Dataset entries:
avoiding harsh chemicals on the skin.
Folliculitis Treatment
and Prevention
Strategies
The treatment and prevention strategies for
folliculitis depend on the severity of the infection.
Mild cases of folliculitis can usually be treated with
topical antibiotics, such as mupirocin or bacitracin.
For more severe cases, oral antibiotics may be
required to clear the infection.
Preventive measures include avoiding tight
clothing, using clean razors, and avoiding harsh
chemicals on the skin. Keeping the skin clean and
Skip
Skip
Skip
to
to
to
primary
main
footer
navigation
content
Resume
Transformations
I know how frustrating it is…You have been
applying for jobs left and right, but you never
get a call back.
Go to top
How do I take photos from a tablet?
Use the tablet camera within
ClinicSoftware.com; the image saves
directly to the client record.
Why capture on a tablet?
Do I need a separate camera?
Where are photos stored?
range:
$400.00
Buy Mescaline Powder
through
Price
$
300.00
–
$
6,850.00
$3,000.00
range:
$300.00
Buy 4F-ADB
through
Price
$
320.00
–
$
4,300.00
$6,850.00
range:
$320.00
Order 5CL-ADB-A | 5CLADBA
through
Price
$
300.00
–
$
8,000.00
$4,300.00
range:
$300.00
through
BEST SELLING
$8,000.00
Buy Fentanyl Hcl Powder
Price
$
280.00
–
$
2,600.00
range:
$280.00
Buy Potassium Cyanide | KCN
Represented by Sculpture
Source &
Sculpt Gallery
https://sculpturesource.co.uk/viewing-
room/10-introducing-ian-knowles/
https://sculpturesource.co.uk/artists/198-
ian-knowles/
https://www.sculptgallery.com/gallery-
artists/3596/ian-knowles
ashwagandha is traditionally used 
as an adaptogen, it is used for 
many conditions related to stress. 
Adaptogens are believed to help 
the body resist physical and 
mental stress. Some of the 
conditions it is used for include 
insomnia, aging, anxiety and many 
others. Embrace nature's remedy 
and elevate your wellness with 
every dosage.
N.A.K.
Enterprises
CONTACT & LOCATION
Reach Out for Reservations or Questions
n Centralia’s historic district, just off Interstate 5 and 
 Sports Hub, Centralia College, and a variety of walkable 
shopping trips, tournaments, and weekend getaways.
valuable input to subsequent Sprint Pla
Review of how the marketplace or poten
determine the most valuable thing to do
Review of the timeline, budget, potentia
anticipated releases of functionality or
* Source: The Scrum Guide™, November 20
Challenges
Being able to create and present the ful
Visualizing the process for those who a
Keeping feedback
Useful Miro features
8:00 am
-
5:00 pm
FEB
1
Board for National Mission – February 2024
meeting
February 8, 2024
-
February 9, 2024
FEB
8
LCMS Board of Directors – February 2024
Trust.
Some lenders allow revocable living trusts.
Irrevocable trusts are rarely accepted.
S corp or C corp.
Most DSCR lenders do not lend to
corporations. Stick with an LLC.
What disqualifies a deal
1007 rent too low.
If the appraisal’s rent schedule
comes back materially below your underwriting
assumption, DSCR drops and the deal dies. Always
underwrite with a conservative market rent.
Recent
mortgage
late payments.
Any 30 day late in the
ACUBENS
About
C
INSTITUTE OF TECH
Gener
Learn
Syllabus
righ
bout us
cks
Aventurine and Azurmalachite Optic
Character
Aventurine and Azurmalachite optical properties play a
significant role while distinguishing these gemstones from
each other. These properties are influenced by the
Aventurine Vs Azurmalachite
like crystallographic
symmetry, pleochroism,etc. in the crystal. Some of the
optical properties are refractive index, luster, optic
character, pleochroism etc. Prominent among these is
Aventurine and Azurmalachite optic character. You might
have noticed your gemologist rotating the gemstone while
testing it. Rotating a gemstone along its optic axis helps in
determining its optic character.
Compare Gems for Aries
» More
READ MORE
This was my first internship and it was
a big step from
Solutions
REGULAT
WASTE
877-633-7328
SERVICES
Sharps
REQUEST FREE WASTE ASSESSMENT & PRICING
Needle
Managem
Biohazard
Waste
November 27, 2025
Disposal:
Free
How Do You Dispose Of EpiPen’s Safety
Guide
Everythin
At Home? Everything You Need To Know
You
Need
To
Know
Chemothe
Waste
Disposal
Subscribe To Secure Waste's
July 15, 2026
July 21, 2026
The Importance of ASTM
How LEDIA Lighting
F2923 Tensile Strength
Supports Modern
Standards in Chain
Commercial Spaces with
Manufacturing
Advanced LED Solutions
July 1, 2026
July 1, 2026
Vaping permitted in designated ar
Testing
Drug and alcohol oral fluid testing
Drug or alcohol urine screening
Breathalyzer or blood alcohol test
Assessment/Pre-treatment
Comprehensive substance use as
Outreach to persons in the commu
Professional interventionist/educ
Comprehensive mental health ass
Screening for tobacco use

**REQUIRED WORK**
Every record must be transcribed exactly as written.

**RESULT FOR THIS EXERCISE**
avoiding harsh chemicals on the skin.
Folliculitis Treatment
and Prevention
Strategies
The treatment and prevention strategies for
folliculitis depend on the severity of the infection.
Mild cases of folliculitis can usually be treated with
topical antibiotics, such as mupirocin or bacitracin.
For more severe cases, oral antibiotics may be
required to clear the infection.
Preventive measures include avoiding tight
clothing, using clean razors, and avoiding harsh
chemicals on the skin. Keeping the skin clean and
Skip
Skip
Skip
to
to
to
primary
main
footer
navigation
content
Resume
Transformations
I know how frustrating it is…You have been
applying for jobs left and right, but you never
get a call back.
Go to top
How do I take photos from a tablet?
Use the tablet camera within
ClinicSoftware.com; the image saves
directly to the client record.
Why capture on a tablet?
Do I need a separate camera?
Where are photos stored?
range:
$400.00
Buy Mescaline Powder
through
Price
$
300.00
–
$
6,850.00
$3,000.00
range:
$300.00
Buy 4F-ADB
through
Price
$
320.00
–
$
4,300.00
$6,850.00
range:
$320.00
Order 5CL-ADB-A | 5CLADBA
through
Price
$
300.00
–
$
8,000.00
$4,300.00
range:
$300.00
through
BEST SELLING
$8,000.00
Buy Fentanyl Hcl Powder
Price
$
280.00
–
$
2,600.00
range:
$280.00
Buy Potassium Cyanide | KCN
Represented by Sculpture
Source &
Sculpt Gallery
https://sculpturesource.co.uk/viewing-
room/10-introducing-ian-knowles/
https://sculpturesource.co.uk/artists/198-
ian-knowles/
https://www.sculptgallery.com/gallery-
artists/3596/ian-knowles
ashwagandha is traditionally used 
as an adaptogen, it is used for 
many conditions related to stress. 
Adaptogens are believed to help 
the body resist physical and 
mental stress. Some of the 
conditions it is used for include 
insomnia, aging, anxiety and many 
others. Embrace nature's remedy 
and elevate your wellness with 
every dosage.
N.A.K.
Enterprises
CONTACT & LOCATION
Reach Out for Reservations or Questions
n Centralia’s historic district, just off Interstate 5 and 
 Sports Hub, Centralia College, and a variety of walkable 
shopping trips, tournaments, and weekend getaways.
valuable input to subsequent Sprint Pla
Review of how the marketplace or poten
determine the most valuable thing to do
Review of the timeline, budget, potentia
anticipated releases of functionality or
* Source: The Scrum Guide™, November 20
Challenges
Being able to create and present the ful
Visualizing the process for those who a
Keeping feedback
Useful Miro features
8:00 am
-
5:00 pm
FEB
1
Board for National Mission – February 2024
meeting
February 8, 2024
-
February 9, 2024
FEB
8
LCMS Board of Directors – February 2024
Trust.
Some lenders allow revocable living trusts.
Irrevocable trusts are rarely accepted.
S corp or C corp.
Most DSCR lenders do not lend to
corporations. Stick with an LLC.
What disqualifies a deal
1007 rent too low.
If the appraisal’s rent schedule
comes back materially below your underwriting
assumption, DSCR drops and the deal dies. Always
underwrite with a conservative market rent.
Recent
mortgage
late payments.
Any 30 day late in the
ACUBENS
About
C
INSTITUTE OF TECH
Gener
Learn
Syllabus
righ
bout us
cks
Aventurine and Azurmalachite Optic
Character
Aventurine and Azurmalachite optical properties play a
significant role while distinguishing these gemstones from
each other. These properties are influenced by the
Aventurine Vs Azurmalachite
like crystallographic
symmetry, pleochroism,etc. in the crystal. Some of the
optical properties are refractive index, luster, optic
character, pleochroism etc. Prominent among these is
Aventurine and Azurmalachite optic character. You might
have noticed your gemologist rotating the gemstone while
testing it. Rotating a gemstone along its optic axis helps in
determining its optic character.
Compare Gems for Aries
» More
READ MORE
This was my first internship and it was
a big step from
Solutions
REGULAT
WASTE
877-633-7328
SERVICES
Sharps
REQUEST FREE WASTE ASSESSMENT & PRICING
Needle
Managem
Biohazard
Waste
November 27, 2025
Disposal:
Free
How Do You Dispose Of EpiPen’s Safety
Guide
Everythin
At Home? Everything You Need To Know
You
Need
To
Know
Chemothe
Waste
Disposal
Subscribe To Secure Waste's
July 15, 2026
July 21, 2026
The Importance of ASTM
How LEDIA Lighting
F2923 Tensile Strength
Supports Modern
Standards in Chain
Commercial Spaces with
Manufacturing
Advanced LED Solutions
July 1, 2026
July 1, 2026
Vaping permitted in designated ar
Testing
Drug and alcohol oral fluid testing
Drug or alcohol urine screening
Breathalyzer or blood alcohol test
Assessment/Pre-treatment
Comprehensive substance use as
Outreach to persons in the commu
Professional interventionist/educ
Comprehensive mental health ass
Screening for tobacco use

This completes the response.